To finish this episode, let’s look at some common file formats you are likely to encounter (this table is from Pete Bankhead’s bioimage book which is released under a CC-BY 4.0 license):
| Format | Extensions | Main use | Compression | Comment |
|---|---|---|---|---|
| TIFF | .tif, .tiff | Analysis, display (print) | None, lossless, lossy | Very general image format |
| OME-TIFF | .ome.tif, .ome.tiff | Analysis, display (print) | None, lossless, lossy | TIFF, with standardized metadata for microscopy |
| Zarr | .zarr | Analysis | None, lossless, lossy | Emerging format, great for big datasets – but limited support currently |
| PNG | .png | Display (web, print) | Lossless | Small(ish) file sizes without compression artefacts |
| JPEG | .jpg, .jpeg | Display (web) | Lossy (usually) | Small file sizes, but visible artefacts |
Note that there are many, many proprietary microscopy file formats in addition to these! You can get a sense of how many by browsing Bio-Formats list of supported formats.
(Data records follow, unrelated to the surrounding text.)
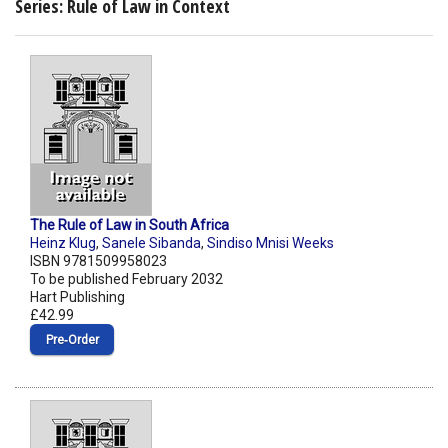
Series: Rule of Law in Context
The Rule of Law in South Africa
Heinz Klug
,
Sanele Sibanda
,
Sindiso Mnisi Weeks
ISBN 9781509958023
To be published February 2032
Hart Publishing
£42.99
Pre‑Order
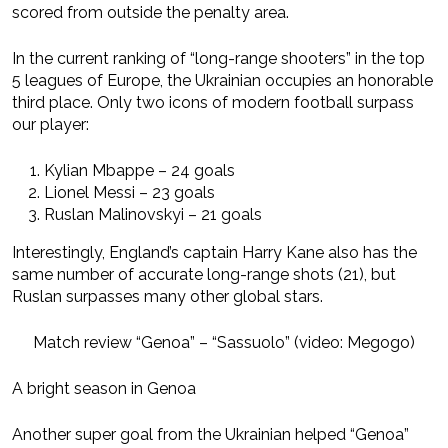
scored from outside the penalty area.
In the current ranking of “long-range shooters” in the top
5 leagues of Europe, the Ukrainian occupies an honorable
third place. Only two icons of modern football surpass
our player:
Kylian Mbappe – 24 goals
Lionel Messi – 23 goals
Ruslan Malinovskyi – 21 goals
Interestingly, England’s captain Harry Kane also has the
same number of accurate long-range shots (21), but
Ruslan surpasses many other global stars.
Match review “Genoa” – “Sassuolo” (video: Megogo)
A bright season in Genoa
Another super goal from the Ukrainian helped “Genoa”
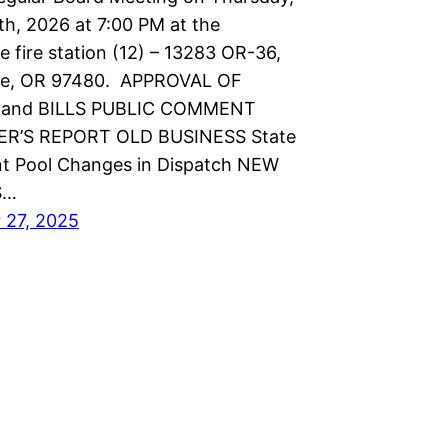
th, 2026 at 7:00 PM at the
 fire station (12) – 13283 OR-36,
e, OR 97480. APPROVAL OF
and BILLS PUBLIC COMMENT
R’S REPORT OLD BUSINESS State
t Pool Changes in Dispatch NEW
S…
 27, 2025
You’ll also notice that many file formats support different types of compression e.g. none, lossless or lossy (as well as different compression settings like the ‘quality’ we saw on jpeg images earlier). You’ll have to make sure you are using the right kind of compression when you save images into these formats.
To summarise some general recommendations:
During acquisition, it’s usually a good idea to use whatever the standard proprietary format is for that microscope. This will ensure you retain as much metadata as possible, and have maximum compatibility with that company’s acquisition and analysis software.
During analysis, sometimes you can directly use the format you acquired your raw data in. If it’s not supported, or you need to save new images of e.g. sub-regions of an image, then it’s a good idea to switch to one of the formats in the table above specialised for analysis (TIFF and OME-TIFF are popular choices).
Finally, for display, you will need to use common file formats that can be opened in any imaging software (not just scientific) like png, jpeg or tiff. Note that jpeg usually uses lossy compression, so it’s only advisable if you need very small file sizes (for example, for displaying many images on a website).
- Image files contain pixel values and metadata.
- Metadata is an important record of how an image was acquired and what it represents.
- BioIO allows many more image file formats to be opened in Napari, along with providing access to some metadata.
- Pixel size states how large a pixel is in physical units (e.g. micrometre).
- Compression can be lossless or lossy - lossless is best for microscopy images.
- There are many, many different microscopy file formats. The best format to use depends on your use-case e.g. acquisition, analysis or display.